|
|
|
|
|
by tom_
187 days ago
|
|
The 286 looks like it ought to be usefully quicker in general? Motorola did a good job on the programming model, but you can tell that the 68000 is from the 1970s. Nearly all the 68000 instructions take like 8+ cycles, and addressing modes can cost extra. On the 286, on the other hand, pretty much everything is like 2-4 cycles, or maybe 5-7 if there's a memory operand. (The manual seems to imply that every addressing mode has the same cost, which feels a bit surprising to me, but maybe it's true.) 286 ordinary call/ret round trip time is also shorter, as are conditional branches and stack push/pop. |
|
They assume that instructions have been fetched concurrently without ever causing a stall and that memory accesses are implemented with 0 wait states.

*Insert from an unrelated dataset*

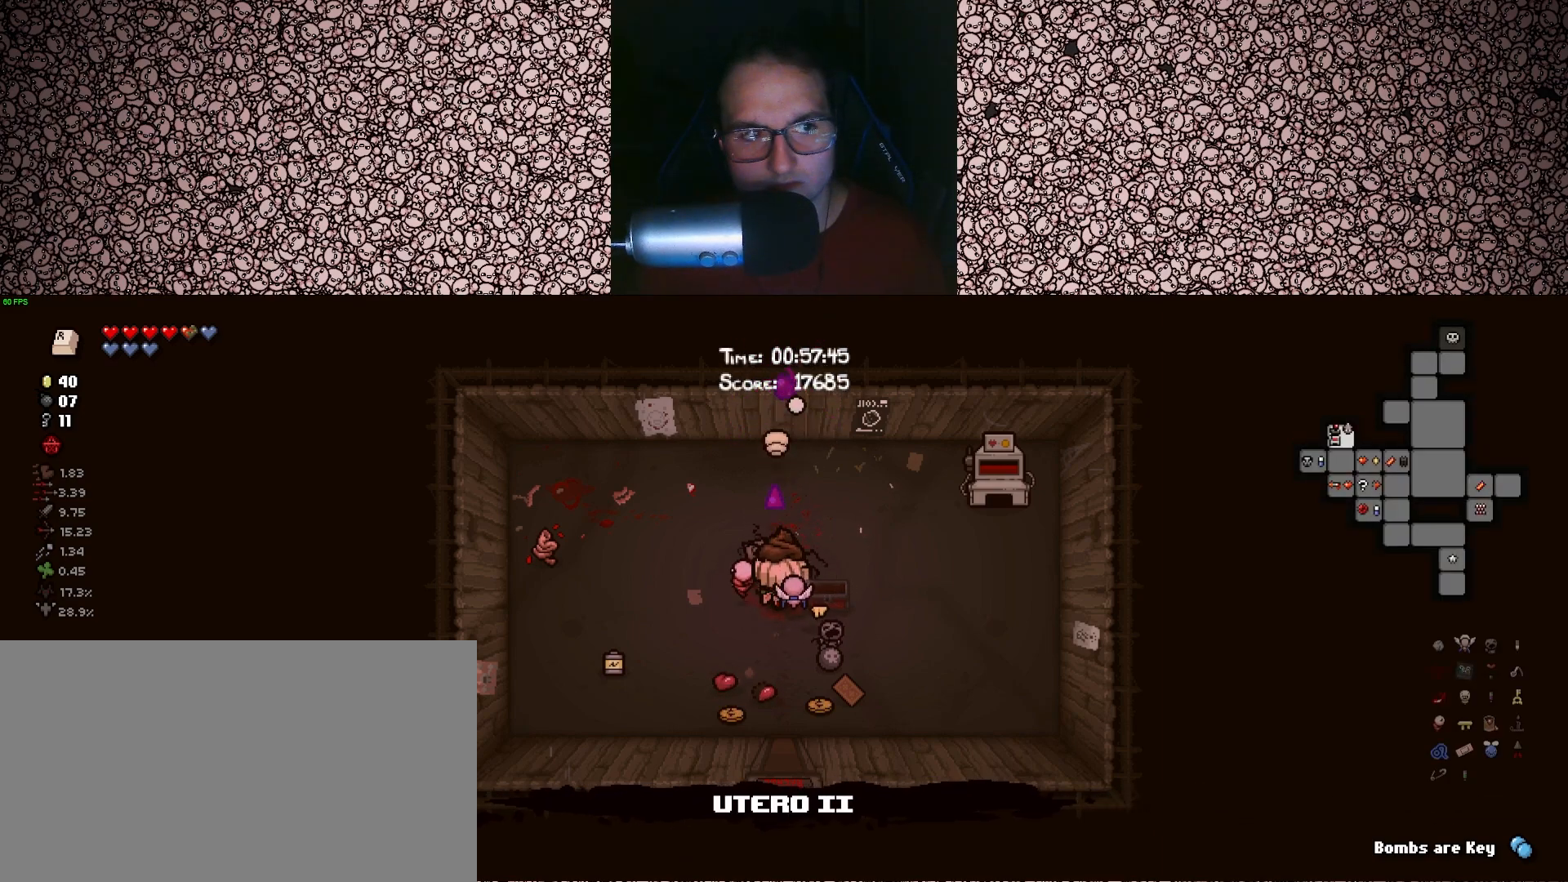
{"keys": ["tab", "up", "w"], "events": []}
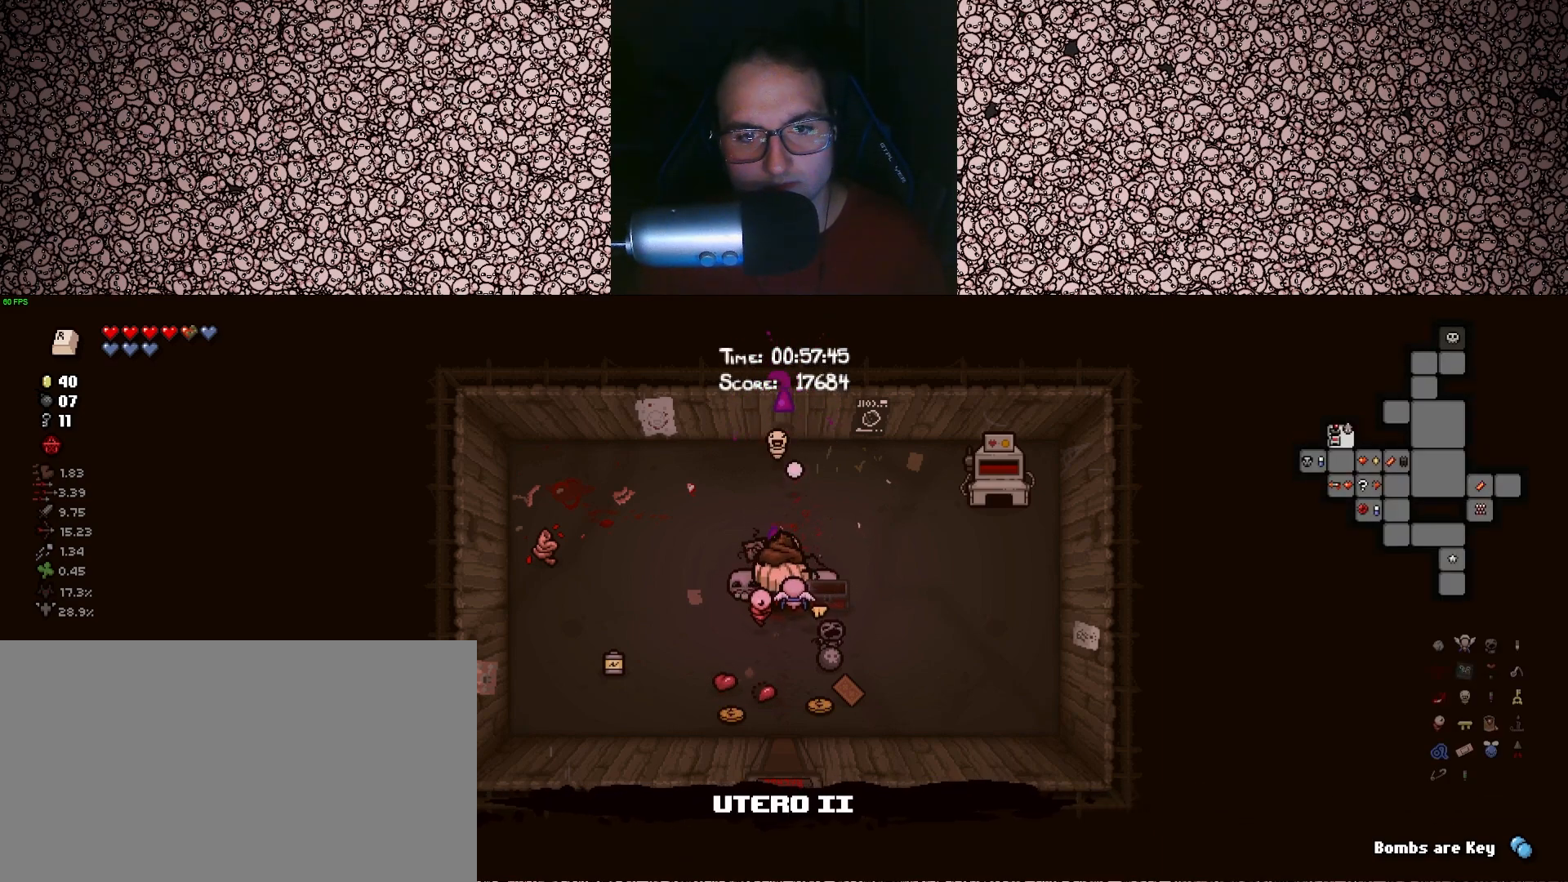
{"keys": ["tab", "up", "w"], "events": []}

In reality, instruction fetching was frequently a bottleneck and implementing a memory with 0 wait states for 80286 was much more difficult than for MC68000 or MC68010.
With the available DRAM, normally both 80286 and 80386 would have needed a cache memory. Later, after the launch of 80386DX, cache memories became common on 386DX MBs, but I have not seen any 80286 motherboard with cache memory.
They might have existed at an earlier time when 286 was the highest end, but by the time of the coexistence with 386 the 286 became the cheap option, so its motherboards never had cache memory, thus the memory accesses always had wait states, increasing the probability of instruction fetch bottlenecks and resulting in significantly more clock cycles per instruction than in the datasheet.